MGIC Investment Corp. (NYSE: MTG) announced Wednesday the pricing of its public offering and of sale of 135 million shares of common stock. The stock will be sold for $5.15 per share.

The company has also priced $450 million in aggregate principal amount of two percent convertible senior notes, which are due in 2020. This brings the Milwaukee-based mortgage insurer's total proceeds from the transactions to a bit over $1.1 billion.

According to an announcement on Tuesday, MGIC intends to use the funds for “general corporate purposes.” These may include increasing the capital of the company's subsidiaries and “improving liquidity by providing funds for debt service.”

Recent Success for MGIC

The announcement comes after the company's stock surged on Monday on word of positive housing data, as Benzinga reported. The stock ultimately closed with a 10 percent gain.

Prior to that, on February 28, MGIC rose 27 percent and finished at a 10-month high due to its very successful fourth quarter earnings report.

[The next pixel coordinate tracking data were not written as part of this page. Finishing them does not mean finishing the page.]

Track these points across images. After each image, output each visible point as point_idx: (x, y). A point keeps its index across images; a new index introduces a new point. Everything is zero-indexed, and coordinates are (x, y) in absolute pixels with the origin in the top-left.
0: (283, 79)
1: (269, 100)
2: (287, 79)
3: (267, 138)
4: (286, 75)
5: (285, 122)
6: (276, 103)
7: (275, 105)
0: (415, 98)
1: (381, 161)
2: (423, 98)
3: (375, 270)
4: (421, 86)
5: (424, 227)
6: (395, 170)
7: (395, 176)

And, the stock performed well through Wednesday, closing at $5.61. This was its highest closing price in 20 months. The stock, which closed at $6 on July 15, 2011, dropped 68.5 percent over the next three and a half weeks, primarily due to poor second-quarter results and issues with Dodd-Frank. Since then, the stock hadn't eclipsed the $6 mark until reaching a high of $6.19 on Wednesday.

MGIC Loses its Magic

Investors don't appear thrilled with MGIC's move to raise $1.1 billion.

The stock had been on a steady climb over the past six months after closing at $1.13 on September 4 - its lowest closing price in the last four years. However, the stock has plunged on Thursday and is back down near $5.

MGIC is down around nine percent on Thursday.

Radian Also Down

Fellow mortgage insurer Radian (NYSE: RDN) is down on Thursday, as well.

The Philadelphia firm released its February delinquency data on Thursday, which may be part of the reason for the decline. However, for no apparent reason, the stock dropped around 6.5 percent on Wednesday. It is not clear whether the stock is on a natural backslide or if the delinquency data has anything to do with it.

Radian is down around six percent on Thursday.